Edi Hila: Am Schnittpunkt von Malerei und Migration

Eigentlich nervt es Edi Hila, sein Werk immer in politischem Kontext analysiert zu sehen: Der aus dem albanischen Shkodra stammende Künstler (*1944) sieht sich schlicht als Maler. Es gehe ihm „um eine realistische Übermittlung von Themen, die ich nie abseits des Poetischen gesehen habe“, erklärte er bei der Eröffnung seiner aktuellen Schau in der Wiener Secession (bis 8. 11.).
Allerdings ist der Realismus des Edi Hila untrennbar mit den politischen Entwicklungen seiner Heimat verwoben: 1972 wurde er von der kommunistischen Diktatur mit einem Berufsverbot belegt, obwohl das inkriminierte Gemälde nur junge Menschen beim Pflanzen von Apfelbäumen zeigte, bloß eben nicht in propagandistischem Stil.
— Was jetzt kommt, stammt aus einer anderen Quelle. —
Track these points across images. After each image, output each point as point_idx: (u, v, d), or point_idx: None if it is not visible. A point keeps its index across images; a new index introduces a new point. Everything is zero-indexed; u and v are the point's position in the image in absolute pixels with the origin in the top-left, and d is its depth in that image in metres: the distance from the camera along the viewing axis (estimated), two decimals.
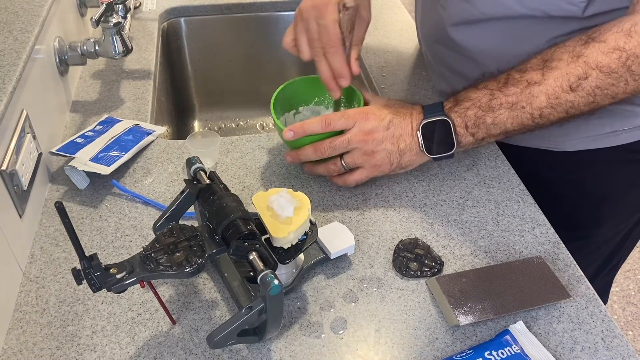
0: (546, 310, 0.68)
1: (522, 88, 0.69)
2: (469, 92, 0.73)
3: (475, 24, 0.80)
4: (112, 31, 0.99)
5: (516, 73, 0.70)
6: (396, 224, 0.79)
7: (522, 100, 0.69)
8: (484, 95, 0.71)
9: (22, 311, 0.67)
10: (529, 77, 0.69)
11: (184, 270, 0.56)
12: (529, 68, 0.69)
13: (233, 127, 1.54)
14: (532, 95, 0.68)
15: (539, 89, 0.68)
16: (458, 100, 0.74)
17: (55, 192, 0.84)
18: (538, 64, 0.69)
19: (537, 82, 0.68)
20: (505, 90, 0.70)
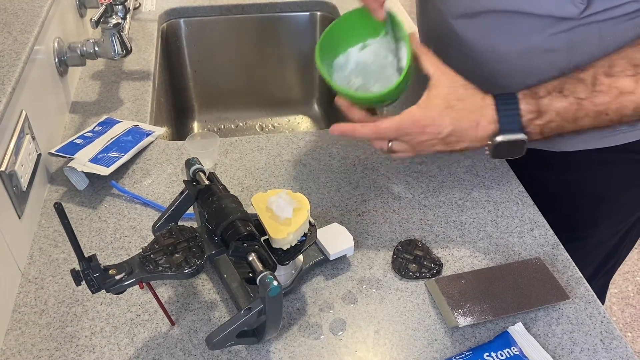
0: (545, 311, 0.68)
1: (613, 97, 0.65)
2: (555, 100, 0.66)
3: (475, 17, 0.79)
4: (111, 32, 0.99)
5: (604, 77, 0.65)
6: (395, 225, 0.80)
7: (610, 110, 0.65)
8: (570, 105, 0.66)
9: (20, 312, 0.67)
10: (621, 86, 0.64)
11: (183, 271, 0.56)
12: (619, 73, 0.65)
13: (232, 128, 1.54)
14: (622, 105, 0.65)
15: (631, 98, 0.64)
16: (542, 112, 0.66)
17: (55, 193, 0.84)
18: (628, 68, 0.65)
19: (630, 92, 0.64)
20: (594, 98, 0.65)
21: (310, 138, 0.96)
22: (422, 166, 0.90)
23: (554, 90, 0.66)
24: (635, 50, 0.66)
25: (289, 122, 1.56)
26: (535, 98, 0.66)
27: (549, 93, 0.66)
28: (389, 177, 0.87)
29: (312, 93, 1.57)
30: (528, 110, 0.66)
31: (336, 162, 0.91)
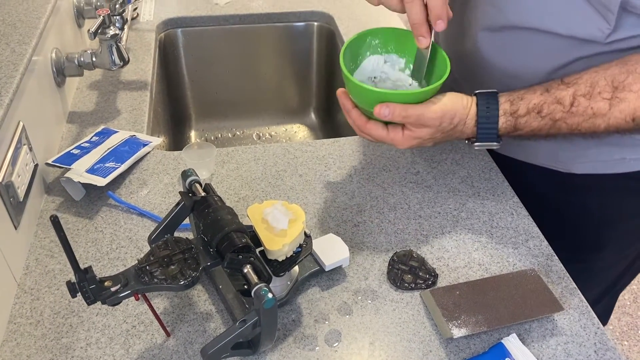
0: (539, 322, 0.68)
1: (587, 118, 0.68)
2: (532, 120, 0.70)
3: (498, 31, 0.78)
4: (109, 43, 1.00)
5: (584, 99, 0.68)
6: (391, 236, 0.80)
7: (582, 127, 0.69)
8: (545, 124, 0.70)
9: (16, 323, 0.67)
10: (596, 108, 0.68)
11: (178, 283, 0.56)
12: (597, 94, 0.67)
13: (229, 136, 1.55)
14: (594, 125, 0.68)
15: (603, 120, 0.68)
16: (517, 129, 0.71)
17: (51, 203, 0.84)
18: (607, 90, 0.67)
19: (603, 115, 0.68)
20: (568, 119, 0.69)
21: (306, 148, 0.96)
22: (417, 176, 0.90)
23: (533, 110, 0.70)
24: (621, 70, 0.67)
25: (285, 131, 1.57)
26: (514, 116, 0.70)
27: (528, 112, 0.70)
28: (384, 188, 0.88)
29: (309, 102, 1.57)
30: (504, 127, 0.71)
31: (332, 172, 0.91)
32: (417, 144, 0.71)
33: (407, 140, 0.70)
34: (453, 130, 0.71)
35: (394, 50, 0.76)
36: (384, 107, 0.66)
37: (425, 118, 0.68)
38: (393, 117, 0.67)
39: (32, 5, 0.92)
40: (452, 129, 0.71)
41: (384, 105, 0.66)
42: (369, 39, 0.76)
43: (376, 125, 0.70)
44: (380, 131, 0.70)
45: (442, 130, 0.70)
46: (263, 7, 1.42)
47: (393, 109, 0.66)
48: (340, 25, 1.36)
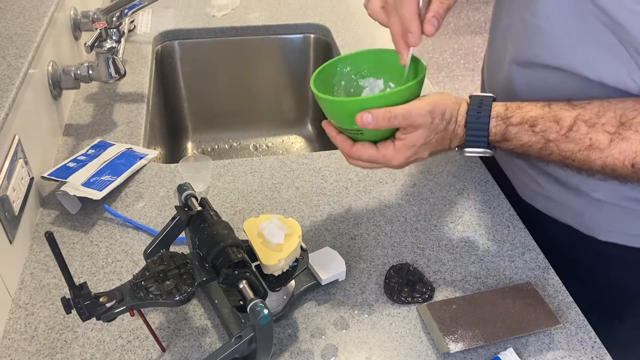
0: (536, 337, 0.68)
1: (582, 148, 0.62)
2: (523, 133, 0.65)
3: (531, 67, 0.73)
4: (105, 56, 1.00)
5: (584, 125, 0.62)
6: (387, 249, 0.80)
7: (576, 158, 0.63)
8: (537, 142, 0.64)
9: (10, 339, 0.67)
10: (595, 139, 0.61)
11: (173, 298, 0.56)
12: (601, 125, 0.61)
13: (226, 148, 1.55)
14: (589, 159, 0.62)
15: (599, 155, 0.61)
16: (507, 139, 0.66)
17: (47, 217, 0.84)
18: (612, 123, 0.61)
19: (601, 149, 0.61)
20: (561, 144, 0.63)
21: (302, 161, 0.96)
22: (414, 189, 0.90)
23: (527, 122, 0.65)
24: (635, 107, 0.61)
25: (282, 142, 1.57)
26: (505, 123, 0.65)
27: (521, 123, 0.65)
28: (381, 200, 0.88)
29: (306, 113, 1.58)
30: (494, 132, 0.66)
31: (329, 184, 0.91)
32: (412, 154, 0.66)
33: (401, 152, 0.65)
34: (446, 130, 0.66)
35: (369, 73, 0.72)
36: (366, 114, 0.61)
37: (414, 115, 0.62)
38: (378, 123, 0.61)
39: (28, 18, 0.93)
40: (445, 128, 0.65)
41: (365, 112, 0.61)
42: (339, 68, 0.72)
43: (363, 145, 0.66)
44: (370, 150, 0.66)
45: (436, 129, 0.65)
46: (260, 19, 1.43)
47: (376, 114, 0.61)
48: (336, 38, 1.37)
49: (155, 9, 1.46)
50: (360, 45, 1.34)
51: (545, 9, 0.68)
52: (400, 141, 0.65)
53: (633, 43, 0.60)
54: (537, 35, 0.70)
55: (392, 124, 0.62)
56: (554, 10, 0.67)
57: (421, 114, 0.62)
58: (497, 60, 0.82)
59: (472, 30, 3.70)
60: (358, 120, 0.62)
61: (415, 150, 0.65)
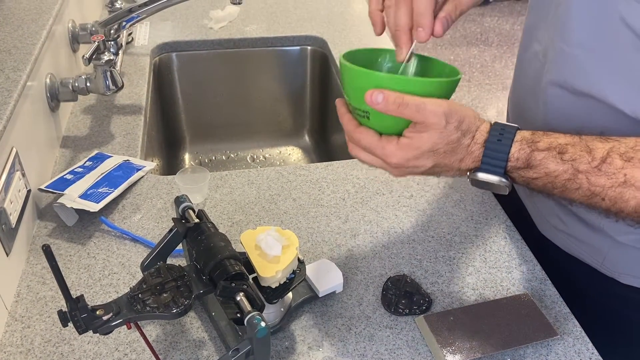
0: (534, 348, 0.68)
1: (615, 184, 0.55)
2: (550, 160, 0.57)
3: (562, 94, 0.70)
4: (103, 68, 1.00)
5: (619, 159, 0.55)
6: (385, 260, 0.80)
7: (607, 195, 0.56)
8: (564, 172, 0.57)
9: (6, 352, 0.66)
10: (630, 175, 0.55)
11: (170, 311, 0.56)
12: (638, 160, 0.55)
13: (224, 159, 1.55)
14: (622, 197, 0.56)
15: (635, 194, 0.55)
16: (530, 165, 0.58)
17: (44, 229, 0.83)
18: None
19: (637, 187, 0.55)
20: (592, 176, 0.56)
21: (300, 172, 0.97)
22: (411, 200, 0.90)
23: (555, 148, 0.58)
24: None
25: (280, 153, 1.57)
26: (530, 147, 0.58)
27: (549, 149, 0.58)
28: (378, 212, 0.88)
29: (303, 124, 1.58)
30: (517, 157, 0.58)
31: (326, 196, 0.91)
32: (413, 158, 0.58)
33: (403, 151, 0.58)
34: (459, 142, 0.58)
35: None
36: (377, 92, 0.55)
37: (427, 111, 0.55)
38: (387, 106, 0.55)
39: (27, 31, 0.93)
40: (457, 140, 0.58)
41: (376, 90, 0.55)
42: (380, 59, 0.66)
43: (367, 129, 0.59)
44: (371, 137, 0.59)
45: (447, 137, 0.57)
46: (257, 31, 1.44)
47: (388, 95, 0.55)
48: (333, 50, 1.38)
49: (153, 21, 1.47)
50: None
51: (580, 35, 0.64)
52: (405, 139, 0.58)
53: None
54: (569, 63, 0.67)
55: (402, 113, 0.56)
56: (588, 37, 0.64)
57: (436, 112, 0.56)
58: (525, 85, 0.78)
59: (467, 42, 3.73)
60: (367, 97, 0.55)
61: (418, 154, 0.58)
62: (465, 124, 0.58)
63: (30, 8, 1.01)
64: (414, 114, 0.56)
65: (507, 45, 3.65)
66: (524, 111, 0.80)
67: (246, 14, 1.52)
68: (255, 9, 1.55)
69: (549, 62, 0.71)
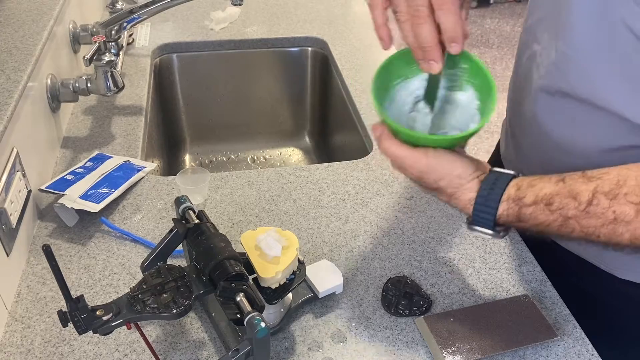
0: (534, 349, 0.68)
1: (606, 222, 0.56)
2: (539, 213, 0.59)
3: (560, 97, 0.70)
4: (104, 69, 1.00)
5: (604, 199, 0.56)
6: (385, 261, 0.80)
7: (601, 233, 0.57)
8: (554, 221, 0.59)
9: (6, 352, 0.66)
10: (619, 212, 0.56)
11: (170, 311, 0.56)
12: (623, 196, 0.56)
13: (224, 160, 1.55)
14: (615, 232, 0.57)
15: (627, 228, 0.56)
16: (521, 220, 0.60)
17: (44, 230, 0.83)
18: (635, 192, 0.56)
19: (627, 222, 0.56)
20: (582, 220, 0.57)
21: (300, 173, 0.97)
22: (411, 201, 0.90)
23: (542, 200, 0.59)
24: None
25: (280, 154, 1.57)
26: (518, 205, 0.60)
27: (536, 203, 0.59)
28: (378, 213, 0.88)
29: (304, 126, 1.58)
30: (506, 214, 0.60)
31: (326, 197, 0.91)
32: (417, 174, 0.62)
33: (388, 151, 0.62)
34: (440, 193, 0.63)
35: None
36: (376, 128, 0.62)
37: (406, 164, 0.61)
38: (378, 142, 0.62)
39: (28, 32, 0.93)
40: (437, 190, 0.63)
41: (378, 126, 0.62)
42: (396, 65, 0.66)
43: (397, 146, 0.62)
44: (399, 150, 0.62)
45: (425, 185, 0.63)
46: (258, 32, 1.44)
47: (380, 133, 0.62)
48: (334, 51, 1.38)
49: (154, 22, 1.47)
50: (356, 58, 1.34)
51: (579, 38, 0.64)
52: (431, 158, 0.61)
53: None
54: (570, 66, 0.67)
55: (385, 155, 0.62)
56: (588, 40, 0.64)
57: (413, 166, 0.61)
58: (523, 87, 0.79)
59: (468, 43, 3.72)
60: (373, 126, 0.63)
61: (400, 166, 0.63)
62: (443, 181, 0.62)
63: (31, 9, 1.01)
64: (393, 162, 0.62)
65: (508, 47, 3.66)
66: (520, 113, 0.80)
67: (247, 15, 1.52)
68: (256, 10, 1.55)
69: (548, 63, 0.71)
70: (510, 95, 0.87)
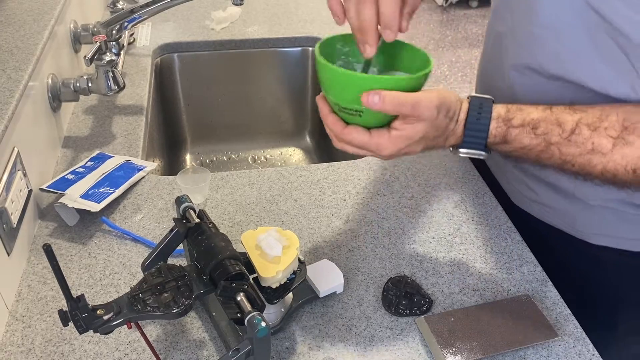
0: (534, 349, 0.68)
1: (584, 152, 0.61)
2: (524, 135, 0.63)
3: (529, 74, 0.74)
4: (105, 69, 1.01)
5: (586, 129, 0.61)
6: (385, 261, 0.80)
7: (576, 162, 0.62)
8: (537, 145, 0.63)
9: (7, 351, 0.66)
10: (597, 143, 0.60)
11: (171, 311, 0.56)
12: (603, 129, 0.60)
13: (225, 160, 1.55)
14: (590, 163, 0.61)
15: (601, 160, 0.61)
16: (507, 141, 0.64)
17: (45, 229, 0.84)
18: (615, 127, 0.60)
19: (603, 153, 0.60)
20: (564, 147, 0.62)
21: (301, 173, 0.97)
22: (411, 201, 0.90)
23: (529, 124, 0.63)
24: (637, 111, 0.61)
25: (281, 154, 1.57)
26: (506, 125, 0.63)
27: (523, 126, 0.63)
28: (379, 212, 0.88)
29: (304, 125, 1.58)
30: (494, 134, 0.63)
31: (327, 196, 0.91)
32: (405, 147, 0.61)
33: (395, 143, 0.60)
34: (446, 127, 0.63)
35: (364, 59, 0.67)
36: (373, 94, 0.56)
37: (422, 107, 0.58)
38: (384, 106, 0.57)
39: (29, 31, 0.93)
40: (446, 126, 0.62)
41: (372, 92, 0.57)
42: (339, 45, 0.68)
43: (356, 129, 0.61)
44: (362, 135, 0.61)
45: (438, 126, 0.61)
46: (259, 32, 1.44)
47: (384, 96, 0.56)
48: None
49: (154, 22, 1.47)
50: None
51: (546, 18, 0.68)
52: (397, 131, 0.60)
53: (636, 52, 0.61)
54: (539, 45, 0.70)
55: (399, 111, 0.58)
56: (555, 19, 0.67)
57: (429, 107, 0.58)
58: (495, 67, 0.81)
59: (469, 43, 3.73)
60: (364, 99, 0.57)
61: (410, 143, 0.61)
62: (451, 110, 0.62)
63: (32, 8, 1.01)
64: (410, 111, 0.58)
65: None
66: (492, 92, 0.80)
67: (247, 15, 1.52)
68: (257, 10, 1.55)
69: (518, 43, 0.74)
70: (480, 75, 0.91)
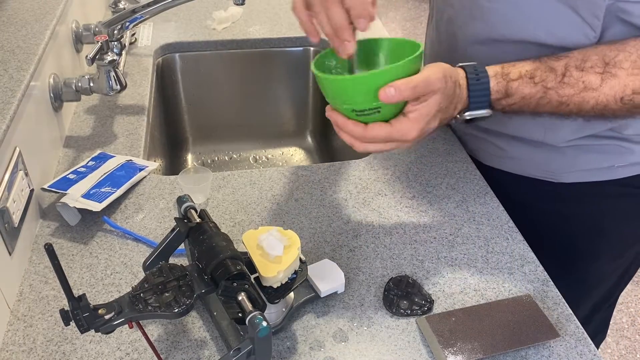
0: (536, 349, 0.68)
1: (578, 91, 0.68)
2: (523, 85, 0.69)
3: (491, 44, 0.80)
4: (106, 68, 1.01)
5: (575, 71, 0.68)
6: (386, 261, 0.80)
7: (572, 102, 0.69)
8: (537, 92, 0.69)
9: (8, 351, 0.67)
10: (587, 80, 0.68)
11: (172, 310, 0.56)
12: (589, 68, 0.68)
13: (226, 160, 1.55)
14: (584, 100, 0.68)
15: (593, 95, 0.68)
16: (509, 94, 0.69)
17: (46, 229, 0.84)
18: (599, 65, 0.68)
19: (594, 89, 0.68)
20: (560, 90, 0.69)
21: (302, 172, 0.97)
22: (413, 201, 0.90)
23: (526, 75, 0.69)
24: (610, 48, 0.68)
25: (282, 154, 1.57)
26: (505, 79, 0.69)
27: (521, 77, 0.69)
28: (380, 212, 0.88)
29: (306, 125, 1.58)
30: (496, 90, 0.69)
31: (328, 196, 0.91)
32: (425, 125, 0.64)
33: (416, 124, 0.64)
34: (454, 93, 0.66)
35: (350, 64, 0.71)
36: (388, 88, 0.60)
37: (433, 80, 0.62)
38: (401, 94, 0.60)
39: (30, 31, 0.94)
40: (453, 92, 0.66)
41: (386, 87, 0.60)
42: (326, 62, 0.72)
43: (377, 124, 0.64)
44: (384, 128, 0.64)
45: (448, 94, 0.65)
46: (260, 32, 1.44)
47: (398, 85, 0.60)
48: None
49: (156, 22, 1.47)
50: None
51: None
52: (413, 113, 0.63)
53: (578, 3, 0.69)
54: (497, 16, 0.77)
55: (415, 93, 0.61)
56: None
57: (439, 77, 0.63)
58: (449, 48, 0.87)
59: None
60: (382, 95, 0.60)
61: (429, 119, 0.65)
62: (454, 76, 0.66)
63: (34, 8, 1.01)
64: (424, 89, 0.62)
65: None
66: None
67: (249, 14, 1.52)
68: (258, 10, 1.55)
69: (472, 19, 0.80)
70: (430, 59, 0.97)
Zur „Umerziehung“ schickte man ihn auf eine Geflügelfarm. „Diese Dinge haben meine Einstellung gegenüber der Realität geändert“, sagt Hila.
Klarheit und Poesie
Die in jüngerer Zeit entstandenen Gemälde, die Hila in der Secession zeigt, eignen sich hervorragend, um über die immer wieder gestellte Frage „Warum trotzdem Malerei?“ nachzudenken.
Es sind stille, rätselhafte Bilder, die – oft mit strengen Zentralperspektiven oder blockartigen Formen – nach formaler Klarheit streben. Mit reduzierter, zu Grau und Blau tendierender Farbigkeit ist auch ihr tonaler Umfang bewusst eingeschränkt – doch gelingt es Hila, mit malerischen Mitteln eine ungemein angespannte Atmosphäre zu erzeugen. Jede Varianz der grauen Eintönigkeit hallt mit Bedeutung wider, der Blick wird verlangsamt und geschärft: Es ist, als hätten sich Farben und Formen in einem zähen Denkprozess an den Bildern abgelagert.

Deportiert
Dabei erzählen die Bilder durchaus von konkreten Dingen: Die jüngst entstandene Serie „Haus in Korça“ nimmt etwa Wohnungen zum Ausgangspunkt, deren Bewohner nach der kommunistischen Machtübernahme in Albanien 1945 deportiert worden waren. Ein Tisch oder ein leerer Kasten dient Hila hier als Ausgangspunkt für ein Bild, das nicht viel postuliert, sondern seinen Gegenstand zeitlich entrückt und monumentalisiert: Die Echos eines Ereignisses, das sich auch abseits Albaniens auf ähnliche Weise immer wieder ereignet, können nachklingen.
Ein traumatisch-politisches Ereignis ist aber nicht immer der Anlass für Hilas Bilder: Seine Serie mit Zelten auf Autodächern, mit der er bereits bei der documenta 2017 reüssierte, entstand auf Basis des „optimistischen“ Motivs des eigenen Campingwagens, wie der Künstler erklärte. Doch Bilder von Migrationsbewegungen lagern sich unweigerlich an das Bild an: Die Möglichkeit der Malerei, Kristallisationskern für Gedanken zu sein, die sich anderswo nie ganz materialisieren, führt Hila meisterhaft vor.